The song “john Wayne Gacy Jnr”, which is mentioned below in the post on Sufjan Stevens, is not obviously about a serial killer on first listen. If you know the story of JWG because you are from Chicago, or you read about it on wikipedia, then the lyrics change shape and become more obvious.
It is an incredibly sad song, almost unbearably so. Some people have a bad reaction to a song like this, for example this listener:
Listening to this song my first reaction was “is this SOB actually trying to make me feel sympathy for JWG?” Quite frankly I don’t care what upbringing JWG had there are no mitigating circumstances for being the definition of evil.

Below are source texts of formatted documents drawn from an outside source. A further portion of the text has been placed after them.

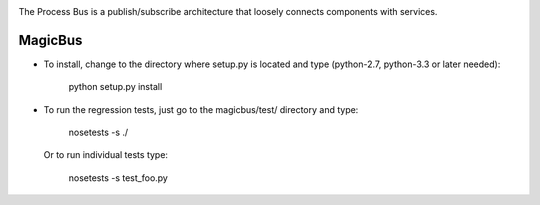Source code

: .. image:: https://img.shields.io/pypi/v/magicbus.svg
   :target: https://pypi.org/project/magicbus

.. image:: https://img.shields.io/pypi/pyversions/magicbus.svg

.. image:: https://img.shields.io/travis/jaraco/magicbus/master.svg
   :target: http://travis-ci.org/jaraco/magicbus

The Process Bus is a publish/subscribe architecture that
loosely connects components with services.

========
MagicBus
========

* To install, change to the directory where setup.py is located and
  type (python-2.7, python-3.3 or later needed):

    python setup.py install

* To run the regression tests, just go to the magicbus/test/ directory
  and type:

    nosetests -s ./

  Or to run individual tests type:

    nosetests -s test_foo.py
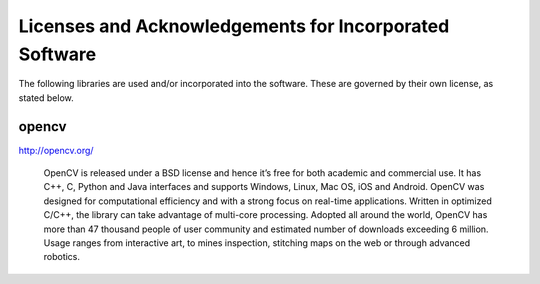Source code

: #######################################################
Licenses and Acknowledgements for Incorporated Software
#######################################################

.. reStructuredText

The following libraries are used and/or incorporated into the software. These are governed
by their own license, as stated below.

opencv 
------

http://opencv.org/

    OpenCV is released under a BSD license and hence it’s free for both academic and commercial use. It has C++, C, Python and Java interfaces and supports Windows, Linux, Mac OS, iOS and Android. OpenCV was designed for computational efficiency and with a strong focus on real-time applications.
    Written in optimized C/C++, the library can take advantage of multi-core processing. Adopted all around the world, OpenCV has more than 47 thousand people of user community and estimated number of downloads exceeding 6 million. Usage ranges from interactive art, to mines inspection, stitching maps
    on the web or through advanced robotics.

I’ve never been so disgusted in my life. JWG is nothing short of a Monster. For his sake I hope there is a hell and I hope he rots there forever.
BOO HISS – Bill please remove this garbage from rotation.
Not that everyone has that opinion:
I never would have thought it would be possible for someone to make a song about John Wayne Gacy that would be sad and beautiful, and probably would have thought the very idea was horrible. It’s a testament to Sufjan’s talents that he pulled it off, partly by making it about more than just Gacy. Still gives me the chills, a year and a half after first hearing it.
Stevens does end up with a song that is sad and beautiful? How does keep it from being morbid or from “expressing sympathy” for JWG?
By expressing sympathy for everyone.
The song is one huge sigh at the sadness of the world: that JWG could kill, that he would get in a position where he felt he had to do so, sadness at the feeling of the relatives of the dead, that evil exists.
He ends to song by even bringing himself into this world of sadness:
And in my best behavior
I am really just like him
Look beneath the floor boards
For the secrets I have hid
This was noted on the radio station discussion board that the above quotes come from, alluding to his purported christian upbringing:
He concludes with a reference to christian scriptures that says (paraphrased) we are all sinners, whether we steal money or kill 27 people.